Parlamenter sistem içerisinde Yasama, Yürütme ve Yargı kuvvetleri, birbirlerinden bağımsız güçlere ve sorumluluklara sahiplerdir.
Dolayısıyla hiçbir güç, diğerini boyunduruğu altına almaz.
Böyle bir düzende bağımsız yargı demokrasinin de teminatı olur. Demokrasi ancak bu halde eksiksiz bir demokrasiye döner. Temennimiz daima bu yöndedir.
SİZİNLE ÇOK ANLAMLI BİR HİKÂYEYİ PAYLAŞMAK İSTERİM.
1700’lerin ortasında Prusya Kralı, Berlin yakınlarında bir araziyi çok beğenir ve almak ister.
Askerler, içinde değirmen bulunan arazisinin sahibiyle görüşürler ama köylü araziyi satmak istemez.

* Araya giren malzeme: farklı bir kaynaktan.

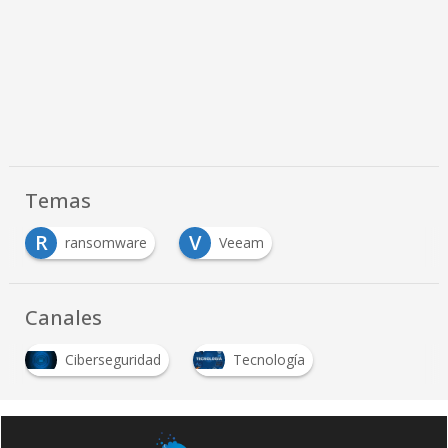
Temas
R
V
ransomware
Veeam
…
Canales
Ciberseguridad
Tecnología
…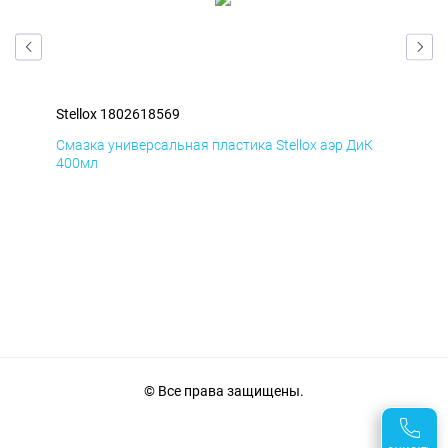
Stellox 1802618569
Ste
Д
Смазка универсальная пластика Stellox аэр ДиК
Сма
400мл
40
© Все права защищены.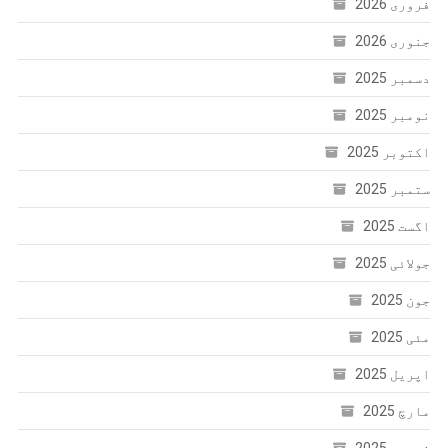
فروری 2026
جنوری 2026
دسمبر 2025
نومبر 2025
اکتوبر 2025
ستمبر 2025
اگست 2025
جولائی 2025
جون 2025
مئی 2025
اپریل 2025
مارچ 2025
فروری 2025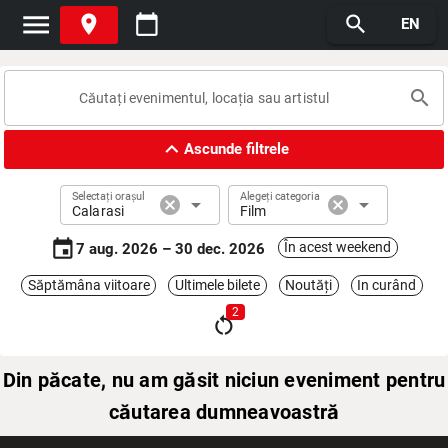
menu
place
calendar_today
search
EN
search
expand_less
Ascunde filtrele
Selectați orașul
Alegeți categoria
cancel
arrow_drop_down
cancel
arrow_drop_down
Calarasi
Film
event
În acest weekend
7 aug. 2026 – 30 dec. 2026
Săptămâna viitoare
Ultimele bilete
Noutăți
In curând
2
restart_alt
Din păcate, nu am găsit niciun eveniment pentru
căutarea dumneavoastră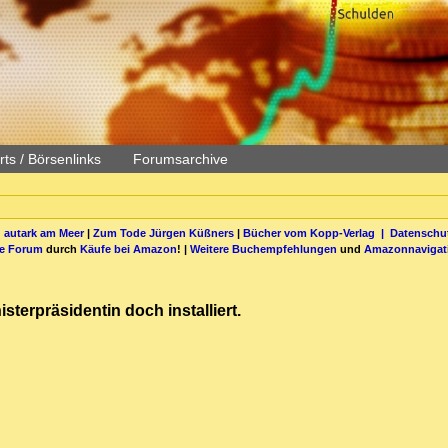
ts / Börsenlinks
Forumsarchive
 autark am Meer
|
Zum Tode Jürgen Küßners
|
Bücher vom Kopp-Verlag |
Datenschut
be Forum
durch
Käufe bei Amazon
! |
Weitere Buchempfehlungen
und
Amazonnavigat
erpräsidentin doch installiert.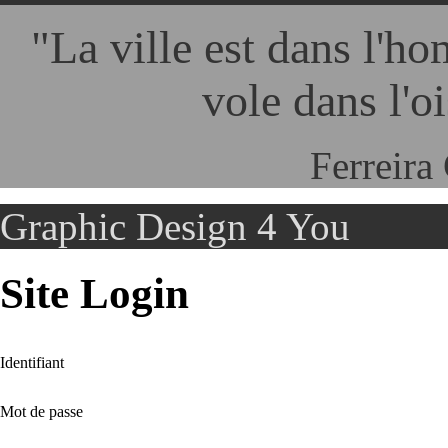
"La ville est dans
l'ho
vole dans l'oi
Ferreira
Graphic Design 4 You
Site Login
Identifiant
Mot de passe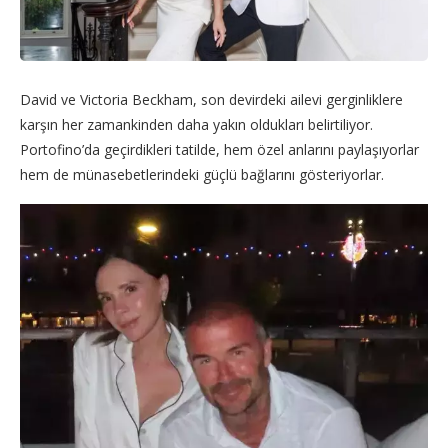
David ve Victoria Beckham, son devirdeki ailevi gerginliklere
karşın her zamankinden daha yakın oldukları belirtiliyor.
Portofino’da geçirdikleri tatilde, hem özel anlarını paylaşıyorlar
hem de münasebetlerindeki güçlü bağlarını gösteriyorlar.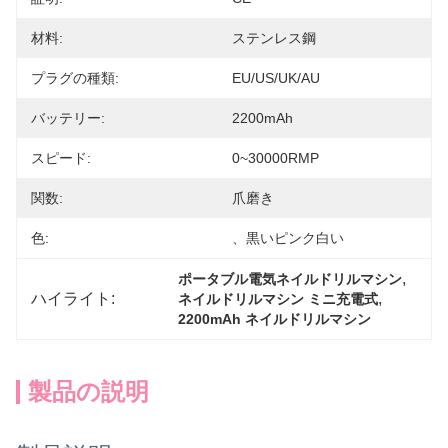
材料:
ステンレス鋼
プラグの種類:
EU/US/UK/AU
バッテリー:
2200mAh
スピード:
0~30000RMP
関数:
爪磨き
色:
、黒いピンク白い
, 
ポータブル電気ネイルドリルマシン
ハイライト:
, 
ネイルドリルマシン ミニ充電式
2200mAh ネイルドリルマシン
製品の説明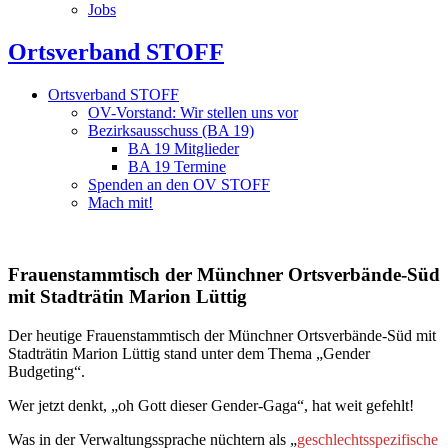
Jobs
Ortsverband STOFF
Ortsverband STOFF
OV-Vorstand: Wir stellen uns vor
Bezirksausschuss (BA 19)
BA 19 Mitglieder
BA 19 Termine
Spenden an den OV STOFF
Mach mit!
Frauenstammtisch der Münchner Ortsverbände-Süd
mit Stadträtin Marion Lüttig
Der heutige Frauenstammtisch der Münchner Ortsverbände-Süd mit
Stadträtin Marion Lüttig stand unter dem Thema „Gender
Budgeting“.
Wer jetzt denkt, „oh Gott dieser Gender-Gaga“, hat weit gefehlt!
Was in der Verwaltungssprache nüchtern als „
geschlechtsspezifische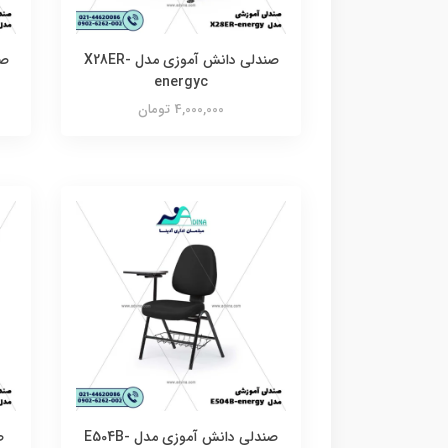
صندلی دانش آموزی مدل X28ER-
energyc
4,000,000 تومان
صندلی دانش آموزی مدل E504B-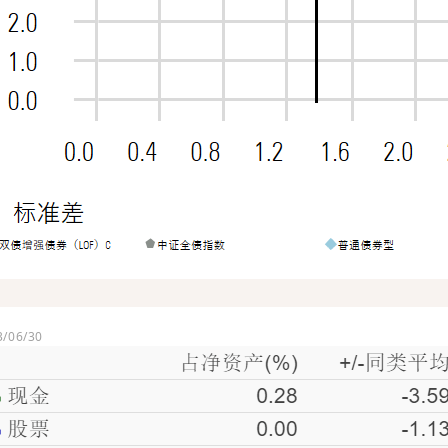
）
06/30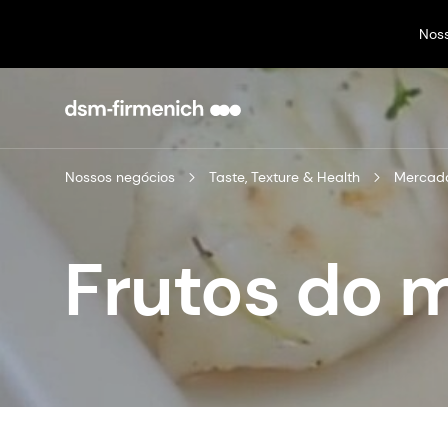
Nos
Nossos negócios
Taste, Texture & Health
Mercado
Frutos do 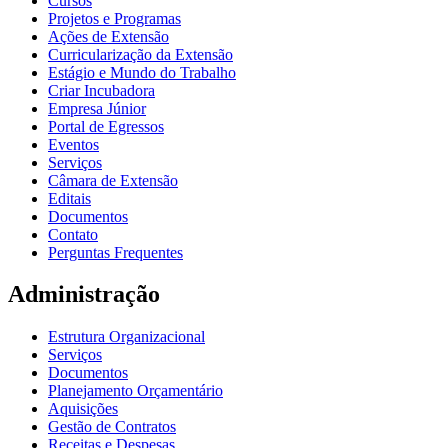
Cursos
Projetos e Programas
Ações de Extensão
Curricularização da Extensão
Estágio e Mundo do Trabalho
Criar Incubadora
Empresa Júnior
Portal de Egressos
Eventos
Serviços
Câmara de Extensão
Editais
Documentos
Contato
Perguntas Frequentes
Administração
Estrutura Organizacional
Serviços
Documentos
Planejamento Orçamentário
Aquisições
Gestão de Contratos
Receitas e Despesas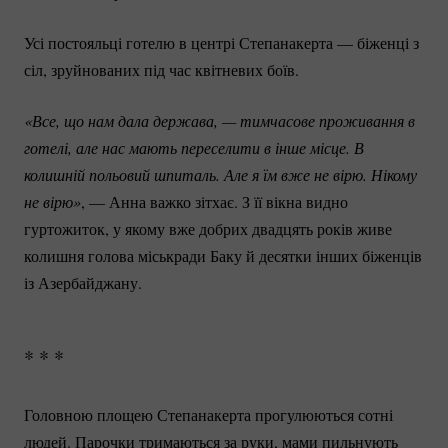
Усі постояльці готелю в центрі Степанакерта — біженці з
сіл, зруйнованих під час квітневих боїв.
«Все, що нам дала держава, — тимчасове проживання в 
готелі, але нас мають переселити в інше місце. В 
колишній польовий шпиталь. Але я їм вже не вірю. Нікому 
не вірю»
, — Анна важко зітхає. З її вікна видно
гуртожиток, у якому вже добрих двадцять років живе
колишня голова міськради Баку й десятки інших біженців
із Азербайджану.
* * *
Головною площею Степанакерта прогулюються сотні
людей. Парочки тримаються за руки, мами пильнують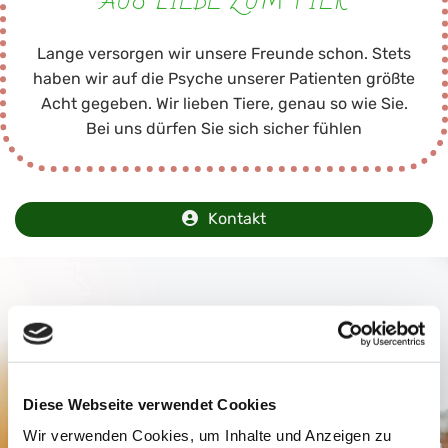
AUS LIEBE ZUM TIER
Lange versorgen wir unsere Freunde schon. Stets
haben wir auf die Psyche unserer Patienten größte
Acht gegeben. Wir lieben Tiere, genau so wie Sie.
Bei uns dürfen Sie sich sicher fühlen
Kontakt
ÖFFNUNGSZEITEN
Diese Webseite verwendet Cookies
Montag - Dienstag
10:00 - 12:00
Wir verwenden Cookies, um Inhalte und Anzeigen zu
16:00 - 18:00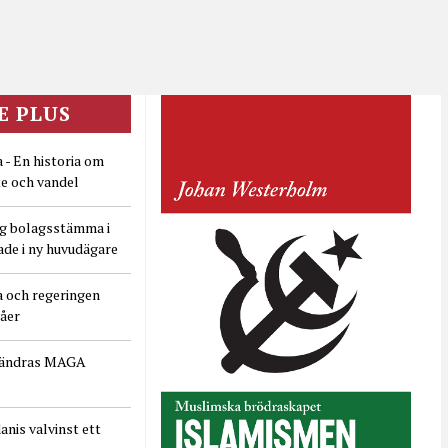
E PLUS
 - En historia om
e och vandel
ig bolagsstämma i
ade i ny huvudägare
a och regeringen
dåer
rändras MAGA
nis valvinst ett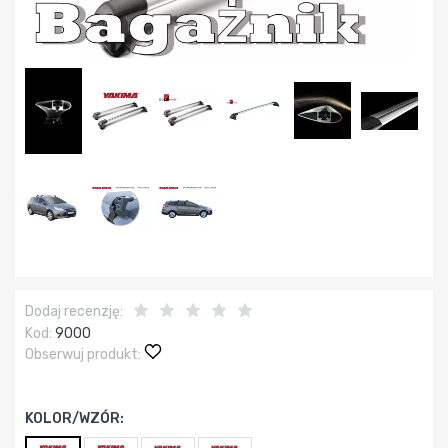
Dodaj recenzję:
Kod:
9000
Obserwuj produkt:
KOLOR/WZÓR: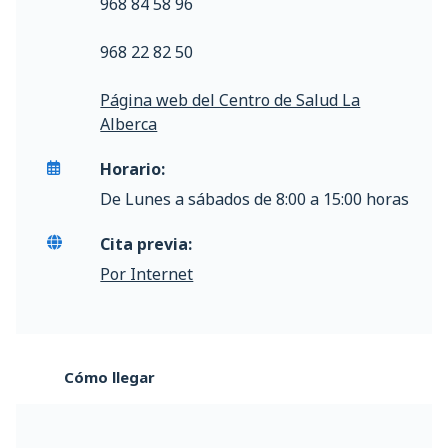
968 84 58 96
968 22 82 50
Página web del Centro de Salud La
Alberca
Horario:
De Lunes a sábados de 8:00 a 15:00 horas
Cita previa:
Por Internet
Cómo llegar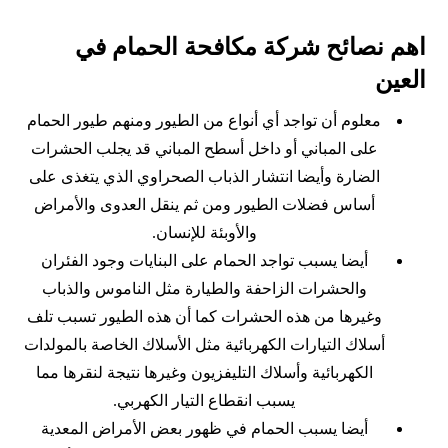
اهم نصائح شركة مكافحة الحمام في
العين
معلوم أن تواجد أي أنواع من الطيور ومنهم طيور الحمام
على المباني أو داخل أسطح المباني قد يجلب الحشرات
الضارة وأيضا انتشار الذباب الصحراوي الذي يتغذى على
أساس فضلات الطيور ومن ثم ينقل العدوى والأمراض
والأوبئة للإنسان.
أيضا يسبب تواجد الحمام على البنايات وجود الفئران
والحشرات الزاحفة والطيارة مثل الناموس والذباب
وغيرها من هذه الحشرات كما أن هذه الطيور تسبب تلف
أسلاك التيارات الكهربائية مثل الأسلاك الخاصة بالمولدات
الكهربائية وأسلاك التليفزيون وغيرها نتيجة لنقرها مما
يسبب انقطاع التيار الكهربي.
أيضا يسبب الحمام في ظهور بعض الأمراض المعدية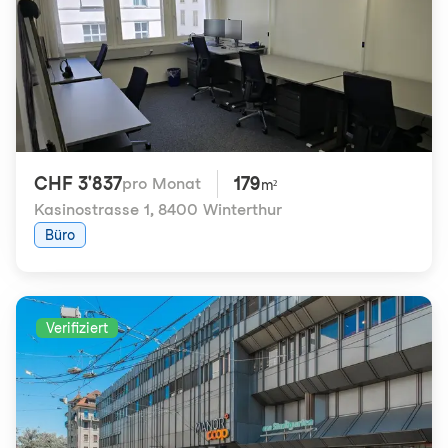
CHF 3'837
179
pro Monat
m²
Kasinostrasse 1
,
8400 Winterthur
Büro
Verifiziert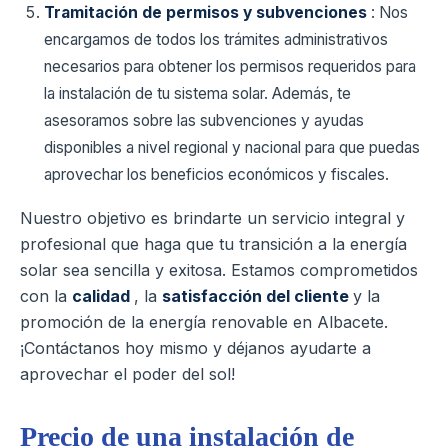
Tramitación de permisos y subvenciones
: Nos
encargamos de todos los trámites administrativos
necesarios para obtener los permisos requeridos para
la instalación de tu sistema solar. Además, te
asesoramos sobre las subvenciones y ayudas
disponibles a nivel regional y nacional para que puedas
aprovechar los beneficios económicos y fiscales.
Nuestro objetivo es brindarte un servicio integral y
profesional que haga que tu transición a la energía
solar sea sencilla y exitosa. Estamos comprometidos
con la
calidad
, la
satisfacción del cliente
y la
promoción de la energía renovable en Albacete.
¡Contáctanos hoy mismo y déjanos ayudarte a
aprovechar el poder del sol!
Precio de una instalación de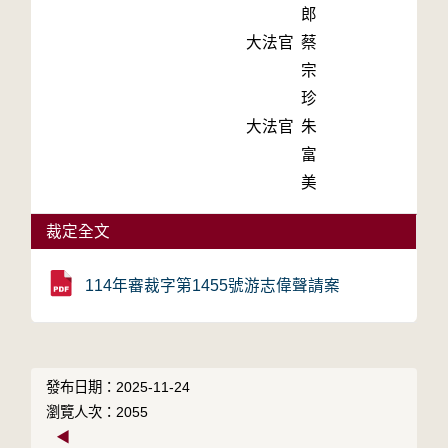
郎
大法官
蔡
宗
珍
大法官
朱
富
美
裁定全文
114年審裁字第1455號游志偉聲請案
發布日期：2025-11-24
瀏覽人次：2055
◀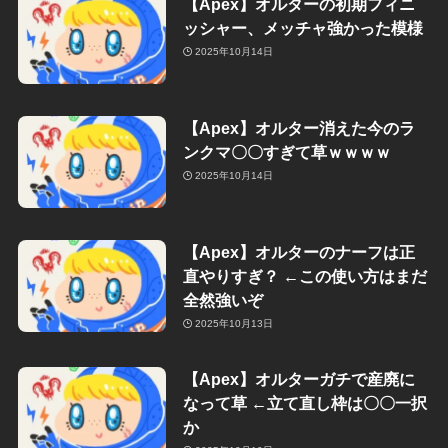
【Apex】オルターの初期フィニ
ッシャー、メッチャ強かった模様
2025年10月14日
【Apex】オルター消えた今のラ
ンクマ〇〇すぎて草ｗｗｗｗ
2025年10月14日
【Apex】オルターのナーフは正
直やりすぎ？ ←この使い方はまだ
全然強いぞ
2025年10月13日
【Apex】オルターガチで産廃に
なって草 ←立て直し枠は〇〇一択
か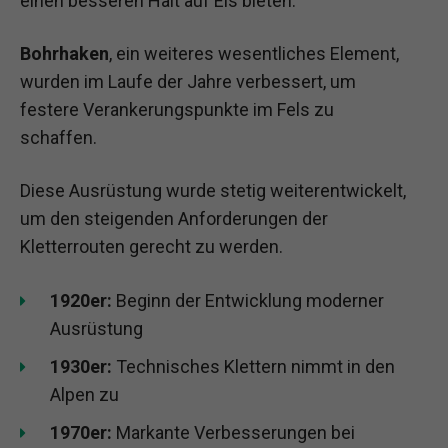
einen besseren Halt auf Eis bieten.
Bohrhaken
, ein weiteres wesentliches Element,
wurden im Laufe der Jahre verbessert, um
festere Verankerungspunkte im Fels zu
schaffen.
Diese Ausrüstung wurde stetig weiterentwickelt,
um den steigenden Anforderungen der
Kletterrouten gerecht zu werden.
1920er:
Beginn der Entwicklung moderner
Ausrüstung
1930er:
Technisches Klettern nimmt in den
Alpen zu
1970er:
Markante Verbesserungen bei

Bunun üzerine Kral sinirlenir ve köylüyü huzuruna çağırır, araziyi neden satmak istemediğini sorar.
Köylü, “bu değirmen babama babasından, bana da babamdan kaldı. Benden de, evlatlarıma kalacak.” der.
Bu cevap üzerine Kral, “Benim verdiğim parayla Almanya’da istediğin kadar değirmen alabilirsin. Kaç para istiyorsun? ’’ deyince, köylü yine de araziyi satmayacağını söyler.
Bunun üzerine Kral çılgına döner ve “Unutma ki ben kralım” der.
Köylü de Kral’a cevap verir:
“Asıl sen unutma. Berlin’de hâkimler var. Bu ülkede hiçbir güç, Kral da olsa adaletten üstün değildir.”
İşte bu sebeple Berlin’e gittiğinizde Kralın sarayı ile değirmeni yan yana görürsünüz.
Hala ayakta duran o değirmen, hukuka saygının bir abidesidir. Hukukun hiçbir gücün arka bahçesi olmadığını bize haykırmaktadır.
Değerli dinleyenler,
Sözlerimi tamamlarken belirtmeliyim ki;
Özlemimiz; çağdaş bir Türkiye,
İsteğimiz; bağımsız yargı, adil yargılanma hakkı ve savunma özgürlüğü,
Hedefimiz; demokratik, laik ve sosyal hukuk devletinin korunmasıdır.
Bu duygularla, “5 Nisan Avukatlar Gününü’’, Herkes İçin Adalet, Adalet İçin Avukat diyerek kutluyor, Çanakkale Barosu adına hepinize saygılarımı sunuyorum.